(Dataset excerpts)
--*--

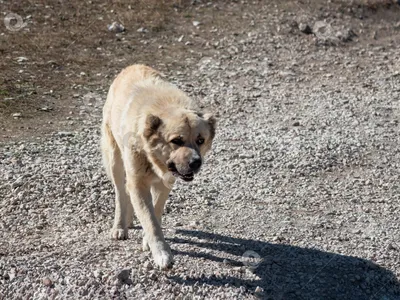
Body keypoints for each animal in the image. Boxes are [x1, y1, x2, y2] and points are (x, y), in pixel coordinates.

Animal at [101, 64, 217, 268]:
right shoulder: (139, 182)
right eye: (176, 140)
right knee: (120, 192)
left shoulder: (164, 183)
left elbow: (155, 211)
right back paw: (120, 226)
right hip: (115, 159)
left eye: (200, 140)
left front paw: (149, 241)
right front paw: (162, 253)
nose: (196, 162)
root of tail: (131, 66)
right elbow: (149, 219)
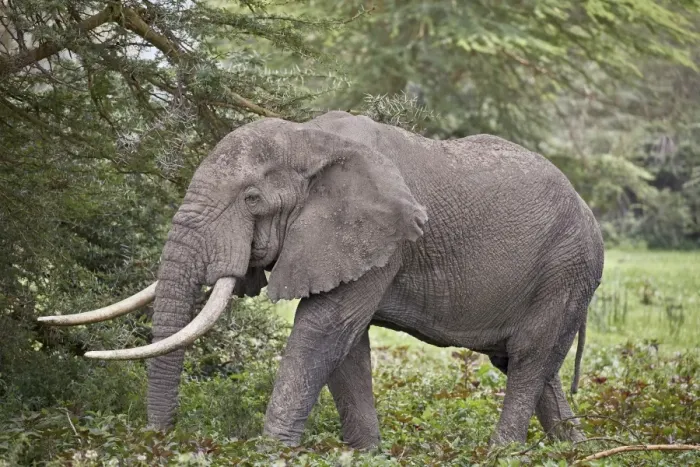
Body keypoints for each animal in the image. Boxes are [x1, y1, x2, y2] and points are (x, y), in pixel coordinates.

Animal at [39, 110, 604, 449]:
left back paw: (502, 452)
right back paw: (573, 449)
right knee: (527, 362)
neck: (307, 137)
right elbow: (346, 344)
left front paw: (269, 452)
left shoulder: (385, 237)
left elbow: (323, 329)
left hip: (567, 267)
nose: (157, 441)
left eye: (251, 199)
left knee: (529, 356)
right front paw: (367, 453)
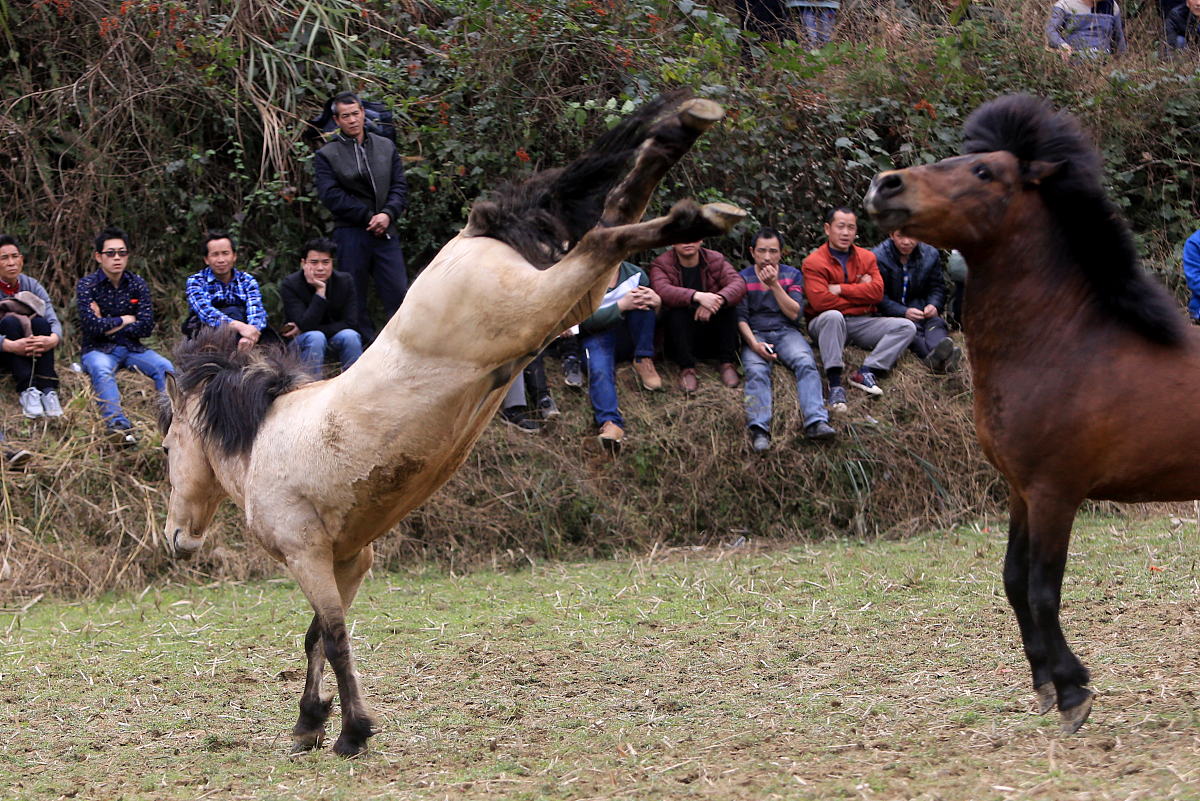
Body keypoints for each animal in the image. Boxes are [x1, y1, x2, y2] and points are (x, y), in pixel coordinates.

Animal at [158, 93, 746, 756]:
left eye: (166, 447)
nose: (176, 539)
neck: (261, 440)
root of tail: (473, 231)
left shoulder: (309, 556)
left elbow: (332, 638)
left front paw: (350, 731)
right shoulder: (347, 559)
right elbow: (317, 638)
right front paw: (311, 722)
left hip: (535, 308)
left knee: (600, 237)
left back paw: (699, 207)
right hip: (567, 303)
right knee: (614, 215)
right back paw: (683, 138)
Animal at [863, 94, 1196, 734]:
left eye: (984, 172)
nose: (885, 184)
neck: (1062, 344)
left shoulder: (1054, 492)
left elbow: (1044, 588)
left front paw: (1072, 691)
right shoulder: (1019, 489)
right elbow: (1015, 581)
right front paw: (1044, 683)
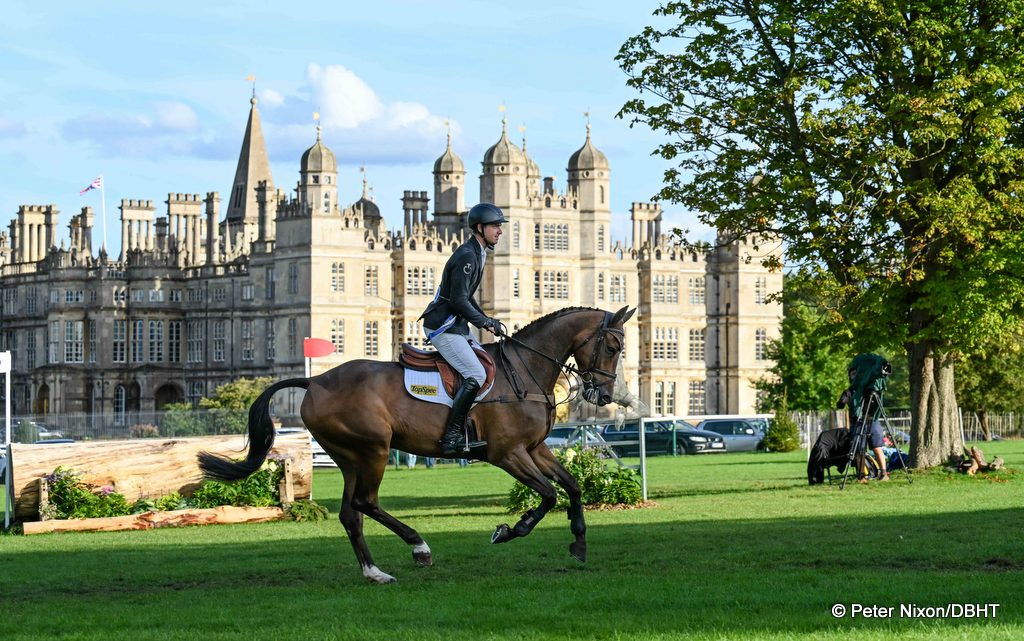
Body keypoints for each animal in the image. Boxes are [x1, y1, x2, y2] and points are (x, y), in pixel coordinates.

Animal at [198, 305, 635, 584]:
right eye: (613, 348)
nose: (603, 396)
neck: (524, 371)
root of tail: (315, 380)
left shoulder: (533, 449)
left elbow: (571, 486)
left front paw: (579, 543)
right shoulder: (507, 454)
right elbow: (547, 495)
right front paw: (510, 530)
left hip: (348, 457)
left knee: (351, 514)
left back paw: (374, 573)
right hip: (373, 451)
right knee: (366, 503)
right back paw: (419, 547)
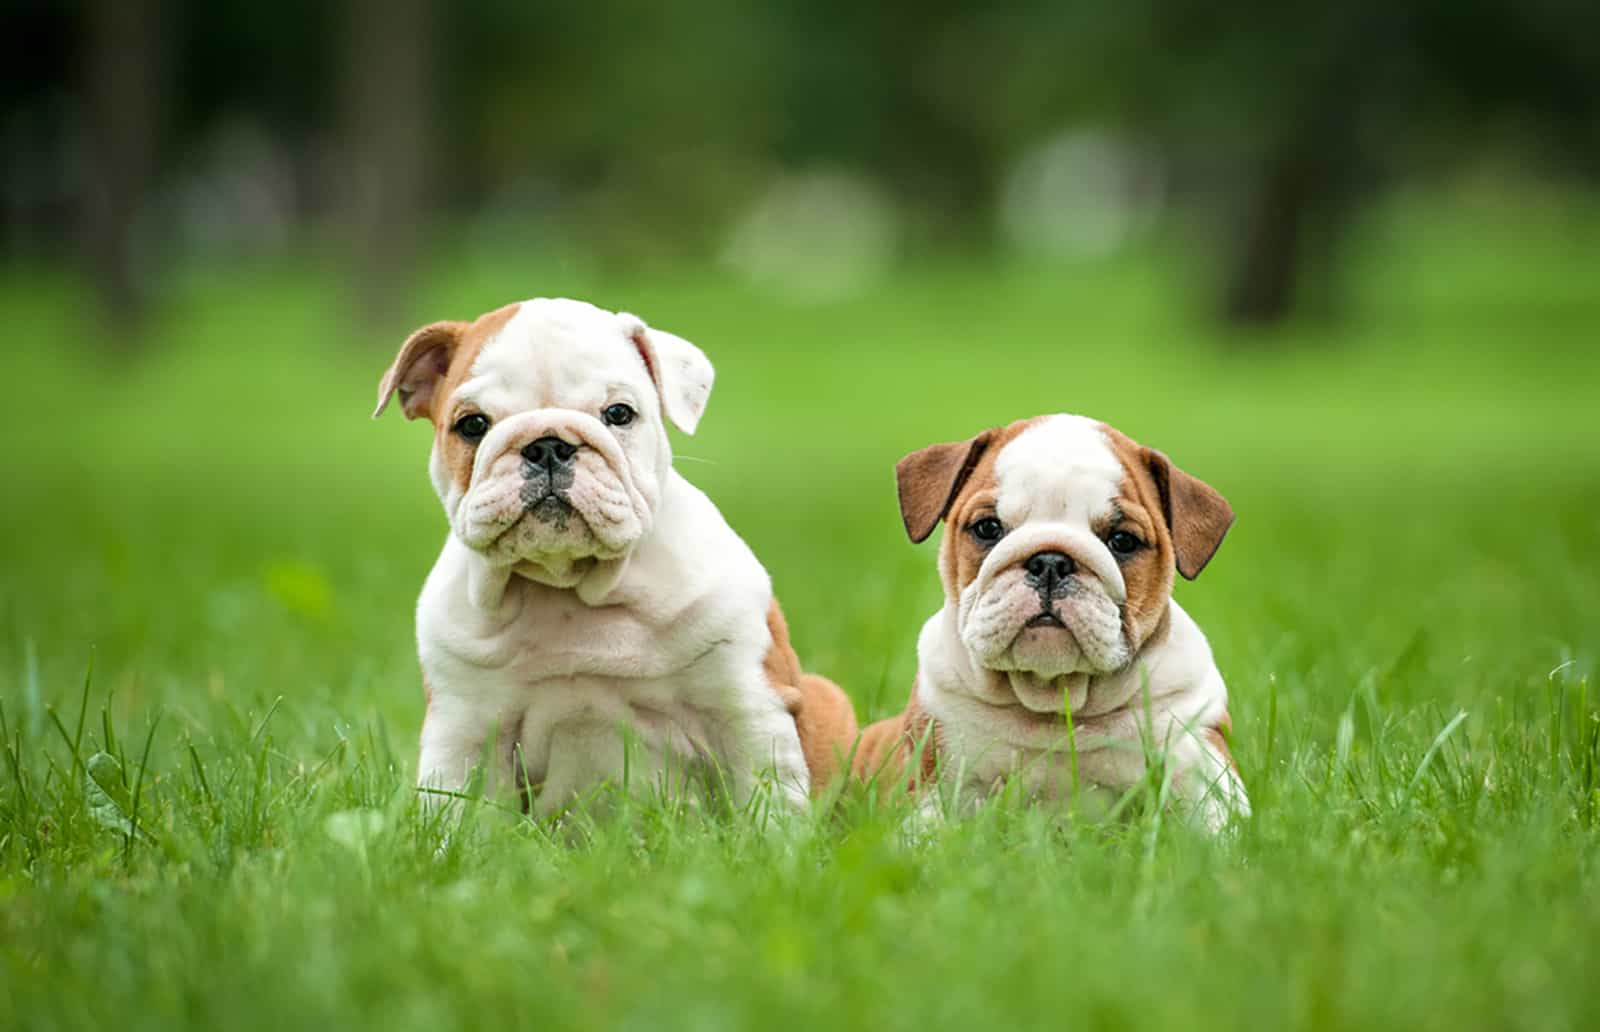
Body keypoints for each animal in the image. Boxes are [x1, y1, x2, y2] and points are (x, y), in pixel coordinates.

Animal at [374, 299, 857, 819]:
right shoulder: (464, 730)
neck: (568, 588)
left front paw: (774, 838)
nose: (548, 445)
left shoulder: (745, 703)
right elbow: (456, 810)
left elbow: (768, 800)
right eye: (472, 425)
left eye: (619, 413)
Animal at [851, 416, 1248, 825]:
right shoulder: (936, 770)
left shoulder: (1199, 752)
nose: (1050, 562)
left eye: (1122, 540)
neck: (1053, 698)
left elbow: (1218, 818)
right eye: (988, 528)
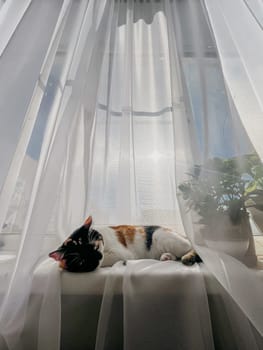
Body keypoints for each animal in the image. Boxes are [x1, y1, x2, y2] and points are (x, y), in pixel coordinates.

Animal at [49, 215, 200, 272]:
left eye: (95, 247)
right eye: (82, 260)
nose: (98, 257)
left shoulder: (122, 253)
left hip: (164, 237)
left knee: (192, 249)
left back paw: (187, 257)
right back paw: (166, 257)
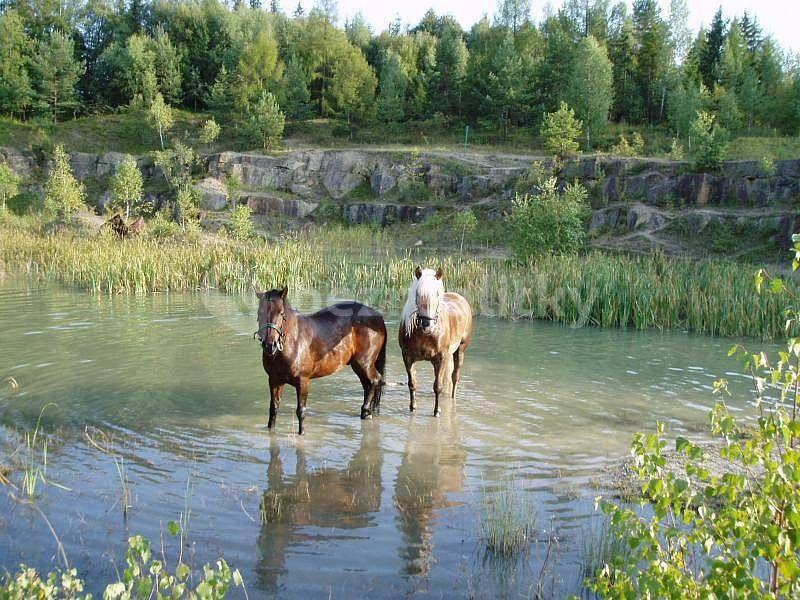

--*--

### [AIM OF THE EXERCISE]
What the answer must hold is the exact text of every line from the one containing "right knee: (366, 503)" through the end of the data, minus any pictures.

### [RESPONSE TO THE EXERCISE]
right knee: (366, 503)
right back paw: (419, 547)
Body keypoints for each animal in the image. Boxes are [x1, y1, x2, y2] and points are (x, y), in pixel coordinates.

Animal at [374, 299, 857, 819]:
right shoulder: (464, 730)
neck: (568, 588)
left front paw: (774, 838)
nose: (548, 445)
left shoulder: (745, 703)
right elbow: (456, 810)
left elbow: (768, 800)
right eye: (472, 425)
left eye: (619, 413)
Animal at [851, 416, 1248, 825]:
right shoulder: (936, 770)
left shoulder: (1199, 752)
nose: (1050, 562)
left eye: (1122, 540)
neck: (1053, 698)
left elbow: (1218, 818)
right eye: (988, 528)
Body keypoints for each animal in the image. Boxes are [x1, y1, x2, y2] and points are (x, y), in pixel coordinates.

Animal at [49, 215, 200, 272]:
left eye: (95, 247)
right eye: (82, 260)
nose: (98, 257)
left shoulder: (122, 253)
left hip: (164, 237)
left knee: (192, 249)
left back paw: (187, 257)
right back paw: (166, 257)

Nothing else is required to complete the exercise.